Chapter 1 of Hard Times is set in a schoolroom in the dirty, industrial Coketown. Thomas Gradgrind is airing his mechanical views of educational tuition to the schoolmaster, reliant on drumming in facts. Both of them, and a third person present, look over towards the children, which Dickens comically, and in keeping with a number of industrial metaphors in the novel, describes as little vessels, waiting to have these facts poured into them.

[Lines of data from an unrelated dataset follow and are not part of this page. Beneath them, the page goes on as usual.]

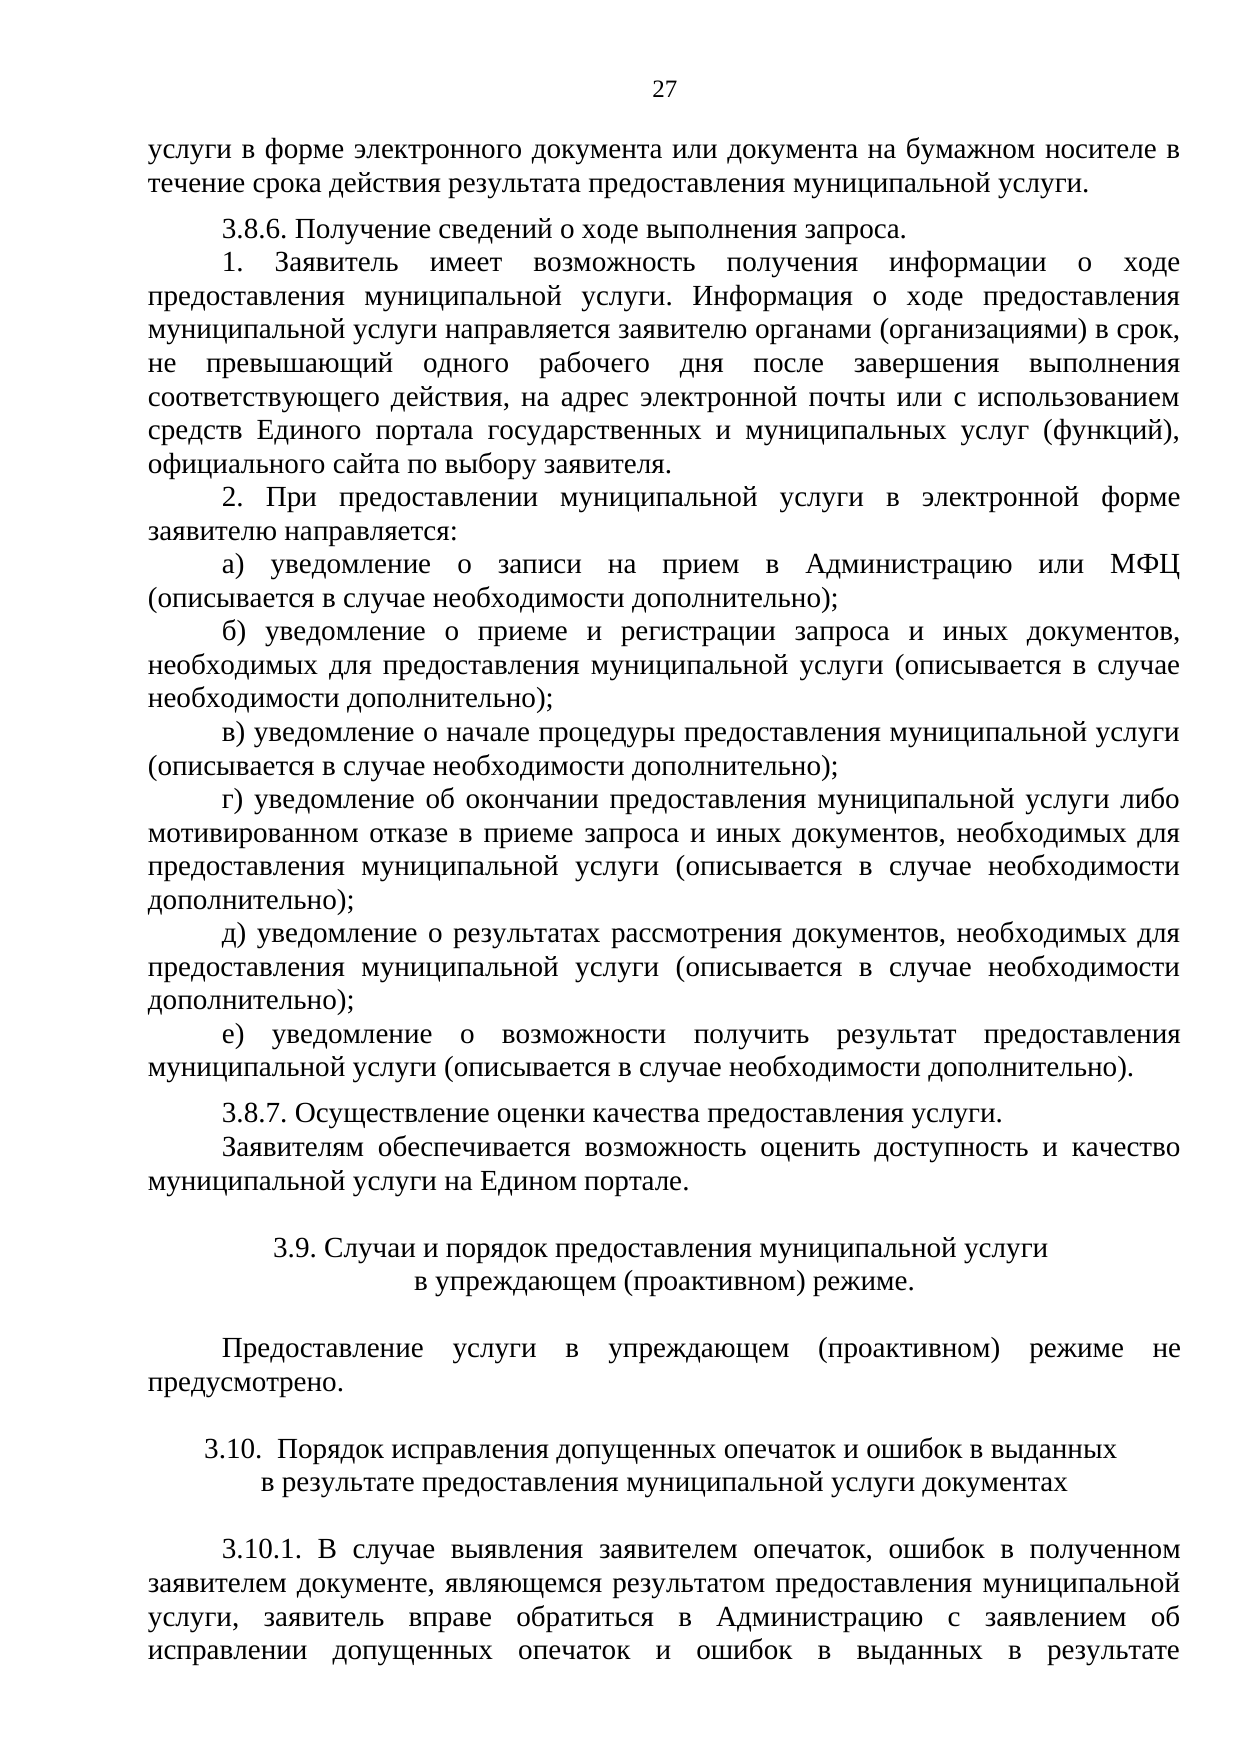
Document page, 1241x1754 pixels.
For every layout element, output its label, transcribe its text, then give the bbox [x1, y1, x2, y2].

text в упреждающем (проактивном) режиме. [148, 1263, 1181, 1297]
text Предоставление услуги в упреждающем (проактивном) режиме не предусмотрено. [148, 1330, 1181, 1397]
text е) уведомление о возможности получить результат предоставления муниципальной услуги (описывается в случае необходимости дополнительно). [148, 1016, 1181, 1083]
text в) уведомление о начале процедуры предоставления муниципальной услуги (описывается в случае необходимости дополнительно); [148, 714, 1181, 781]
text а) уведомление о записи на прием в Администрацию или МФЦ (описывается в случае необходимости дополнительно); [148, 546, 1181, 613]
text 3.9. Случаи и порядок предоставления муниципальной услуги [148, 1230, 1181, 1263]
text Заявителям обеспечивается возможность оценить доступность и качество муниципальной услуги на Едином портале. [148, 1129, 1181, 1196]
text б) уведомление о приеме и регистрации запроса и иных документов, необходимых для предоставления муниципальной услуги (описывается в случае необходимости дополнительно); [148, 613, 1181, 714]
text 3.10.1. В случае выявления заявителем опечаток, ошибок в полученном заявителем документе, являющемся результатом предоставления муниципальной услуги, заявитель вправе обратиться в Администрацию с заявлением об исправлении допущенных опечаток и ошибок в выданных в результате [148, 1532, 1181, 1666]
text г) уведомление об окончании предоставления муниципальной услуги либо мотивированном отказе в приеме запроса и иных документов, необходимых для предоставления муниципальной услуги (описывается в случае необходимости дополнительно); [148, 781, 1181, 915]
text 1. Заявитель имеет возможность получения информации о ходе предоставления муниципальной услуги. Информация о ходе предоставления муниципальной услуги направляется заявителю органами (организациями) в срок, не превышающий одного рабочего дня после завершения выполнения соответствующего действия, на адрес электронной почты или с использованием средств Единого портала государственных и муниципальных услуг (функций), официального сайта по выбору заявителя. [148, 244, 1181, 479]
text услуги в форме электронного документа или документа на бумажном носителе в течение срока действия результата предоставления муниципальной услуги. [148, 131, 1181, 198]
text 3.10. Порядок исправления допущенных опечаток и ошибок в выданных в результате предоставления муниципальной услуги документах [148, 1431, 1181, 1498]
text 3.8.6. Получение сведений о ходе выполнения запроса. [148, 211, 1181, 244]
text 3.8.7. Осуществление оценки качества предоставления услуги. [148, 1096, 1181, 1129]
text 2. При предоставлении муниципальной услуги в электронной форме заявителю направляется: [148, 479, 1181, 546]
text д) уведомление о результатах рассмотрения документов, необходимых для предоставления муниципальной услуги (описывается в случае необходимости дополнительно); [148, 915, 1181, 1016]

Thomas Gradgrind is the notorious school board Superintendent in Charles Dickens’s novel Hard Times who is dedicated to the pursuit of profitable enterprise. His name is now used generically to refer to someone who is hard and only concerned with cold facts and numbers. He is an intense follower of Utilitarian ideas. Gradgrind’s obsession with facts and lack of empathy blight the lives of his two oldest children, Louisa and Thomas Jnr. He rises to becomes Coketown’s Member of Parliament. When his sees his children’s lives fall into disarray he changes his ways.
Theme Analysis: Utilitarianism.
In his portrayal of Thomas Gradgrind, Charles Dickens was parodying followers of utilitarian ideas. Utilitarianism had been pioneered by English philosopher Jeremy Bentham (1748 – 1832). In short, utilitarianism seeks the maximisation of pleasure and the minimisation of pain for the greater good. However the methods in which this is achieved does not necessarily lead to these outcomes at an individual level. In the character of Gradgrind, Dickens highlights his belief that utilitarianism can be seen as selfish, with its rather mechanical approach to weighing up actions. When the lives of two of his own children fall apart, Thomas Gradgrind sees the error of this philosophy. As a result of the characteristics of Thomas Gradgrind, the term Gradgrindian has entered the English language to describe someone having a soulless devotion to facts and figures.
‘In this life, we want nothing but Facts, sir; nothing but Facts!’
The speaker, and the schoolmaster, and the third grown person present, all backed a little, and swept with their eyes the inclined plane of little vessels then and there arranged in order, ready to have imperial gallons of facts poured into them until they were full to the brim.